Saw palmetto capsules are sold in most health food or convenient stores with a vitamin section. The price for a bottle of saw palmetto capsules range from $10 to $15. The product label should indicate that contents are standardized and contain 85 percent to 95 percent fatty acids and sterols, so be sure to read the label before you make a purchase.
A systematic review done in 2009 measured the adverse side effects of saw palmetto when used for the treatment of lower urinary tract infections and BPH. After reviewing a number of randomized trials, evidence suggests that adverse events associated with the use of saw palmetto are mild and similar to those with the placebo.
The most frequently reported saw palmetto side effects are abdominal pain, diarrhea, nausea, fatigue, headache, decreased libido and rhinitis.
Saw palmetto may not be safe to use during pregnancy or when breastfeeding. It acts like a hormone, and this could be dangerous to the pregnancy, so be sure to consult your doctor before use.
Some birth control pills contain estrogen, and saw palmetto might decrease the effects of estrogen in the body. Taking saw palmetto along with birth control pills might decrease the effectiveness of birth control pills. Saw palmetto may also decrease estrogen levels in the body, so taking saw palmetto along with estrogen pills might decrease the effectiveness of the estrogen pills and affect your hormonal balance.
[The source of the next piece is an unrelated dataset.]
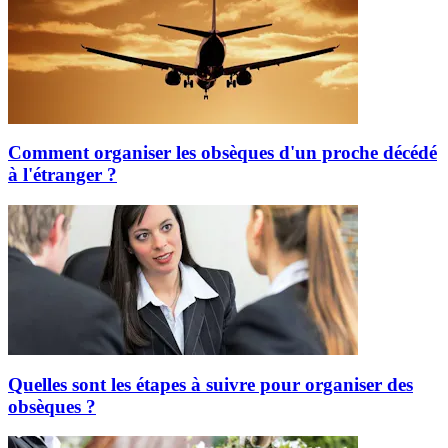
Comment organiser les obsèques d'un proche décédé
à l'étranger ?
Quelles sont les étapes à suivre pour organiser des
obsèques ?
Saw palmetto might slow blood clotting, so taking saw palmetto along with medications that also slow clotting might increase the chances of bruising and bleeding. Some medications that slow blood clotting include aspirin, clopidogrel (Plavix), diclofenac (Voltaren, Cataflam, others), ibuprofen (Advil, Motrin, others), naproxen (Anaprox, Naprosyn, others), dalteparin (Fragmin), enoxaparin (Lovenox), heparin, warfarin (Coumadin) and others.
If you’ve never taken saw palmetto before, it’s wise to discuss your intentions with your healthcare professional in order to pinpoint an appropriate dosage and to rule out possible interactions.